Exercising is not just for summer (Picture: Getty Images)
For the past two weeks, I’ve thought about going to the gym, looked out the window and crawled straight back into bed.
There’s just something about cold and wet weather that doesn’t get the motivation neurons firing in my brain.
Even though I know that I’ll feel better post-workout (and besides, the gym is dry anyway) I just can’t bring myself to make the journey to and from the city centre.
But, as we all know, exercising isn’t just for the summer – when our serotonin is high and we’re fuelled by Vitamin D.
In fact, getting those feel-good endorphins from exercise is arguably all the more important in the darker months.
So how do you stay motivated to exercise when it’s cold out?
According to Gustavo Vaz Tostes, a trainer and fitness expert working with C4 Energy, there are a couple of ways to get your brain and body fired up.
How to stay motivated for exercise in the colder months
It can be hard to motivate yourself when it’s cold out (Picture: Getty Images)
Find your why
‘Defining your “why” for exercise will give you a personal and emotional investment in your goals,’ explains Gustavo.
It could be anything from an aesthetic goal, training for a particular sport – like running or martial arts – or simply for your mental health – but pinning down why you exercise is a great tool for motivation.
‘Make a deal with yourself, whatever that is, and then from there on face it as any other commitment you have in life,’ adds Gustavo.
Join a class or club
If you’re struggling to motivate yourself to exercise alone, joining in with an exercise class can help with accountability.
Not only that, but it will allow you to meet new people and add some excitement into your workout routine.
‘Switching up your fitness routine and getting involved in something different and more sociable, is likely to give you an alternative perspective towards exercise and be the motivation you need to get out of bed in the dark, cold mornings,’ says Gustavo.
When it comes to exercise, food is fuel – and eating right can help you feel better and perform better during winter.
‘Since you need to generate more heat to stay warm in cooler temperatures, the right nutrition can help regulate your body temperature and provide enough fuel for your muscles,’ says Gustavo.
‘Ideal foods are complex carbohydrates such as bread, pasta or cereals, consumed four to six hours prior to exercise.’
Have the right kit
Stay warm out there (Picture: Getty Images/iStockphoto)
If you need to go outside to exercise – whether it’s for a run, a walk, or a commute to the gym – having the right kit is essential.
You don’t want to be caught in the rain with no waterproof, or find yourself shivering on the way home from your class.

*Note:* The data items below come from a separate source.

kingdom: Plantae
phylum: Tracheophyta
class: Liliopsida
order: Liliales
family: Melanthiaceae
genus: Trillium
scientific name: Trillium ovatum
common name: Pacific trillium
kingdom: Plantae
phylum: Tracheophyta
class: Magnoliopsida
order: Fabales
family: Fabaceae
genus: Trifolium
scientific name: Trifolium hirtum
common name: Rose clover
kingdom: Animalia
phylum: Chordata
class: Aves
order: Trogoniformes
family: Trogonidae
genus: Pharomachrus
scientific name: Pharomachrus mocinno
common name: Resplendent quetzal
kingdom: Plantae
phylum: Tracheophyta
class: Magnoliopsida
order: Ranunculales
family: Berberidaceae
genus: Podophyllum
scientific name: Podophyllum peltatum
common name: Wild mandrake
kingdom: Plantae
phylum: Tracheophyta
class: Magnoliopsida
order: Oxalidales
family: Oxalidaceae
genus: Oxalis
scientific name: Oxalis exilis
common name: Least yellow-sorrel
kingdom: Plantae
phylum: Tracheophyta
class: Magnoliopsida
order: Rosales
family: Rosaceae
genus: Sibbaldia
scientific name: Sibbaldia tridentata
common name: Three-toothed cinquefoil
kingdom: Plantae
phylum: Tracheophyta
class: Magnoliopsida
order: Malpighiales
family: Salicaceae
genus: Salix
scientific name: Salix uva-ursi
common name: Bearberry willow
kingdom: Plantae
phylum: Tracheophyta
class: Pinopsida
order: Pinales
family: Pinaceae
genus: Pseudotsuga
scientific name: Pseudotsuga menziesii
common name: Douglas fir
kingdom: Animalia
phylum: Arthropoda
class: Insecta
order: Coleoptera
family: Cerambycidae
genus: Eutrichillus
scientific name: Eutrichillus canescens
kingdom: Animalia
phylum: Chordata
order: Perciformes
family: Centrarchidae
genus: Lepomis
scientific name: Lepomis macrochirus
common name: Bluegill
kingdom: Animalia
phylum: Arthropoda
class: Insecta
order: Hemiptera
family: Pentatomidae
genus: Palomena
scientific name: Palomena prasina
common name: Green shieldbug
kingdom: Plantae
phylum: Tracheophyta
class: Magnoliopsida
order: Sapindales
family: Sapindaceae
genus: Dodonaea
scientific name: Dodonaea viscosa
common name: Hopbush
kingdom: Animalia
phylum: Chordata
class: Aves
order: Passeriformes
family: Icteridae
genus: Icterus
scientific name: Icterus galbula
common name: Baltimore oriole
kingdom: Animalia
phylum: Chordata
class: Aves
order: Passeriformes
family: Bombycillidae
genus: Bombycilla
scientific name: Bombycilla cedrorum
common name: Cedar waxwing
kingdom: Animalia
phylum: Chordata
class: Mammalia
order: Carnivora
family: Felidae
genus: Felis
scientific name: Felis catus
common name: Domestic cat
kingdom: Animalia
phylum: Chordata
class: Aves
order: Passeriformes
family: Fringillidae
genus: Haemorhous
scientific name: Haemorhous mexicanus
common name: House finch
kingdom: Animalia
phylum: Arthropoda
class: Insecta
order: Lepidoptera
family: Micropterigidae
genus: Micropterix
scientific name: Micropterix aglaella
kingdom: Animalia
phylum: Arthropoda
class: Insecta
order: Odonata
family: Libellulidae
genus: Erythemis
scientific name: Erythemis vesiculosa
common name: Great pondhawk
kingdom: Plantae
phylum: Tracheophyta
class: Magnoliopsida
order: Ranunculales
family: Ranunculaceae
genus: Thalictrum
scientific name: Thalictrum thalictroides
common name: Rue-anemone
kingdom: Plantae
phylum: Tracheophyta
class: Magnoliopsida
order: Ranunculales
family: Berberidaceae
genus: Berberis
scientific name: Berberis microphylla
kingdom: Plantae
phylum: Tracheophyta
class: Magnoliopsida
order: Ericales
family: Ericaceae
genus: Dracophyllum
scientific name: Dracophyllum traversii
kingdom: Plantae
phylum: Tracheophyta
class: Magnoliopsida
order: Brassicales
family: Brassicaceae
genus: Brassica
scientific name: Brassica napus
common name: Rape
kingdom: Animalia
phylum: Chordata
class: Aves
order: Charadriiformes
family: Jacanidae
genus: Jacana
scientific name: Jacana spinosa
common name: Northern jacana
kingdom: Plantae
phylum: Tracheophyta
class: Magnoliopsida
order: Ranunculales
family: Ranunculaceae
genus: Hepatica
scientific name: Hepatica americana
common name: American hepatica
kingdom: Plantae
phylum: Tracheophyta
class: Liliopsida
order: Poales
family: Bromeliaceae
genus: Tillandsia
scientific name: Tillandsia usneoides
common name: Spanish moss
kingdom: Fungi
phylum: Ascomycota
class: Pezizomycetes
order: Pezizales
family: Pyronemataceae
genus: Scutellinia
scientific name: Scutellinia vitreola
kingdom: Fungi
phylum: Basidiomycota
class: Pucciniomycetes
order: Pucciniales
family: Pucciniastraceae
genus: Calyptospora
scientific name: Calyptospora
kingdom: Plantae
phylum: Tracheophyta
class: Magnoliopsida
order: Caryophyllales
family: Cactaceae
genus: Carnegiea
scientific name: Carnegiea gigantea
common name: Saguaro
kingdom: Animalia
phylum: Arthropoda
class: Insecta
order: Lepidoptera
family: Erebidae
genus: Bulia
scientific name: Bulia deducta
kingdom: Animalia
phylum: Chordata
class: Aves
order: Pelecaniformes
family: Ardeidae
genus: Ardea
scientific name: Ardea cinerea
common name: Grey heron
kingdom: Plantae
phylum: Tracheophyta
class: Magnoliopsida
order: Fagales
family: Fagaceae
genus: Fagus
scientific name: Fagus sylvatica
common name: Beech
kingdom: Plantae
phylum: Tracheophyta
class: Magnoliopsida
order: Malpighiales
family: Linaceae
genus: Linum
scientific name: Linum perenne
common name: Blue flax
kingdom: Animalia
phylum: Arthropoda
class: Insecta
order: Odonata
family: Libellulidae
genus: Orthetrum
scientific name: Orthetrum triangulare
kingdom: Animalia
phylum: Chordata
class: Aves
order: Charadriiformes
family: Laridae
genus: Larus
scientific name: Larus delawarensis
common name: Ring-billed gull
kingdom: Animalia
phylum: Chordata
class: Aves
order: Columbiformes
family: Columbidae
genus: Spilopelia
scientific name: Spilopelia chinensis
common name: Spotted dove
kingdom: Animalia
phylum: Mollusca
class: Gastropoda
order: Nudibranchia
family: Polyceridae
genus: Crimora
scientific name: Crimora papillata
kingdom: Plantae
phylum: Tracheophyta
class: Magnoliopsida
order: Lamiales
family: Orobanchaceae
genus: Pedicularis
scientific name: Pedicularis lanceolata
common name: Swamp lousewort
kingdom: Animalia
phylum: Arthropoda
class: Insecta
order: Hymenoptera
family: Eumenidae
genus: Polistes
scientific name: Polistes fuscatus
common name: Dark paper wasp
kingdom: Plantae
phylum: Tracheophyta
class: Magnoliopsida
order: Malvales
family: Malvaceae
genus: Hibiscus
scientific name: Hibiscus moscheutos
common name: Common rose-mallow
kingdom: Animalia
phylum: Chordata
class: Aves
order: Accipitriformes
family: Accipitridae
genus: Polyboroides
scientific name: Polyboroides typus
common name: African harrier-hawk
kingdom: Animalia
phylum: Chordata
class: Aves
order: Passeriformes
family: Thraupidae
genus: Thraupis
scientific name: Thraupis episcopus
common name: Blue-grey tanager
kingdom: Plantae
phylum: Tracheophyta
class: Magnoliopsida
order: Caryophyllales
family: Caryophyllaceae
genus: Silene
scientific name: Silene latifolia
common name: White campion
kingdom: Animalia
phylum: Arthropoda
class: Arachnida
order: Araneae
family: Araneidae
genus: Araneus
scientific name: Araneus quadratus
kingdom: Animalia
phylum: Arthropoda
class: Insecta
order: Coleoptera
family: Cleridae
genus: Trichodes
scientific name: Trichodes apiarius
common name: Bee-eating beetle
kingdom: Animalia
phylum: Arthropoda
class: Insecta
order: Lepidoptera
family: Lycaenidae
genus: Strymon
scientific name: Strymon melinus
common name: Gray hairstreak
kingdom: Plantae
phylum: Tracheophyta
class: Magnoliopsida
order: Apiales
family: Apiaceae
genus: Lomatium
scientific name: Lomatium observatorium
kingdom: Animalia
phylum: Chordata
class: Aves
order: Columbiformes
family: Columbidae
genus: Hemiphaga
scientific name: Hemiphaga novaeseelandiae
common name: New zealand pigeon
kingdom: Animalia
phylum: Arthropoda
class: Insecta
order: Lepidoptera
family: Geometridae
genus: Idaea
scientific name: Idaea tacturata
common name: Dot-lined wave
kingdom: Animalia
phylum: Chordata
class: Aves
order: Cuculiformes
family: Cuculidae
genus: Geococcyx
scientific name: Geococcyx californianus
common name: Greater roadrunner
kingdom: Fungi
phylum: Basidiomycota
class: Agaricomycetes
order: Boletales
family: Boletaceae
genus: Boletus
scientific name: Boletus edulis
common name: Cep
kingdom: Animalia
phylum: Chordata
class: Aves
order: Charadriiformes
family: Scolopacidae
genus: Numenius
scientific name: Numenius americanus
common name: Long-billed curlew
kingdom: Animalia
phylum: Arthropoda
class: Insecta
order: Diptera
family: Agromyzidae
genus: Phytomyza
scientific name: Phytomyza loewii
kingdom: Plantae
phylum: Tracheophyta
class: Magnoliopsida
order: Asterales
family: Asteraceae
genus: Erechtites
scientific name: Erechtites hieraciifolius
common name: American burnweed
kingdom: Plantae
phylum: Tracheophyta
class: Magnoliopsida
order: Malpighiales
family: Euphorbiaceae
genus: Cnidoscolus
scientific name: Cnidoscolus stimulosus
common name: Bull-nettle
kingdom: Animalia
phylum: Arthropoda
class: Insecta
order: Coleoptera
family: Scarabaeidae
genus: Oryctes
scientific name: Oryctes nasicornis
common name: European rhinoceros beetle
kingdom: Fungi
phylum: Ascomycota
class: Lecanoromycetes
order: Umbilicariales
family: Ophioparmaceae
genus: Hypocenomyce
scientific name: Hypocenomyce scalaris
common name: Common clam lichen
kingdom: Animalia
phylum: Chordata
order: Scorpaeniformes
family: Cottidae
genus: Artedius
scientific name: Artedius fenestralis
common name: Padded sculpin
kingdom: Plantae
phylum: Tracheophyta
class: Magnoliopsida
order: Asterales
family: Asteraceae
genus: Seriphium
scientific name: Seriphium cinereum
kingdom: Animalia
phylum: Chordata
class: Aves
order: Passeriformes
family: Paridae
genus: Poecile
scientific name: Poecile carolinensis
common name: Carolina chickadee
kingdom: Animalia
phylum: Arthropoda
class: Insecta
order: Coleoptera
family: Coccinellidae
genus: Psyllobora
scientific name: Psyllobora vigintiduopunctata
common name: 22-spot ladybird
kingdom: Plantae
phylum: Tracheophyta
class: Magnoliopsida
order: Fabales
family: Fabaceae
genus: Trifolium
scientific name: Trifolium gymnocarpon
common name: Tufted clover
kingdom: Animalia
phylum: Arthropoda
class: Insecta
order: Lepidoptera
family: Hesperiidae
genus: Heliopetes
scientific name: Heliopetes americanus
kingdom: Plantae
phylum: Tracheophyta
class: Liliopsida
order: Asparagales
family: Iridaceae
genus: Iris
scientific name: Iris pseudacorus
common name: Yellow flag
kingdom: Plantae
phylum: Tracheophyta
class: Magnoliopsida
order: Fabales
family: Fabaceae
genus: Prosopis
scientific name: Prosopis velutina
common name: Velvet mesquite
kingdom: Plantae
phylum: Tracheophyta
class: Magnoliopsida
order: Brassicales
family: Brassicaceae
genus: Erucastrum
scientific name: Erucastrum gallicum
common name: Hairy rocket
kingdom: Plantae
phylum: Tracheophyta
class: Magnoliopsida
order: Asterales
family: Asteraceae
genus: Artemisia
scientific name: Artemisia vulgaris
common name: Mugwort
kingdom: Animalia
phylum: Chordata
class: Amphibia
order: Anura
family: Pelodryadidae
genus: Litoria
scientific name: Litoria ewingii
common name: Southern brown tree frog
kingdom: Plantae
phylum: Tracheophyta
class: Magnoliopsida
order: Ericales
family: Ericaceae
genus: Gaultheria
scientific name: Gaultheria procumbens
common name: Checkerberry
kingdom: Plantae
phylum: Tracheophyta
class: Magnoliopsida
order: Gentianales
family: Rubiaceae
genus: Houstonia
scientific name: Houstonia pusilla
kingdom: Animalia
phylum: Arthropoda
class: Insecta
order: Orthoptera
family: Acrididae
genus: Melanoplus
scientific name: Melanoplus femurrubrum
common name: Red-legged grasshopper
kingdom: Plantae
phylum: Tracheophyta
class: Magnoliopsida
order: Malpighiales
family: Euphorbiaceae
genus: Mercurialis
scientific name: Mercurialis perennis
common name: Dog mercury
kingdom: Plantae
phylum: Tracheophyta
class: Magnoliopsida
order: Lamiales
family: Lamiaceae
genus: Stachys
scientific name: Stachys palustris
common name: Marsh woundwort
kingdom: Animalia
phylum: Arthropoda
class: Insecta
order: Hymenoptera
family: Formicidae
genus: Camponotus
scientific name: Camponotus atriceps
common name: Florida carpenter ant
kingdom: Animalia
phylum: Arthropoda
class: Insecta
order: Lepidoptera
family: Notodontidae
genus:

‘While it may seem obvious, having good quality outdoor activewear can make a huge difference to exercising in the cooler, darker months,’ says Gustavo.
‘Keeping warm should be a priority.
‘If you’re an early morning or evening runner, consider investing in some good quality (and reflective) activewear, such as thermal leggings, gloves, and headbands.
‘This will help to keep your extremities warm as the cooler temperatures creep in, and significantly reduce risk of catching a chill.’
Warm up inside
Finally, before you attempt to work out in two t-shirts, a vest and a hoodie, make sure you warm your body up properly.
‘Try starting with some light reps which gradually build your heart rate up and get blood flowing to your muscles and joints, effectively priming your body to begin exercising,’ says Gustavo.
‘Not only will this make you feel warmer and energised, it also significantly reduces your chance of injury.’
You can do this by skipping, bodyweight squatting or with star jumps – whatever floats your boat.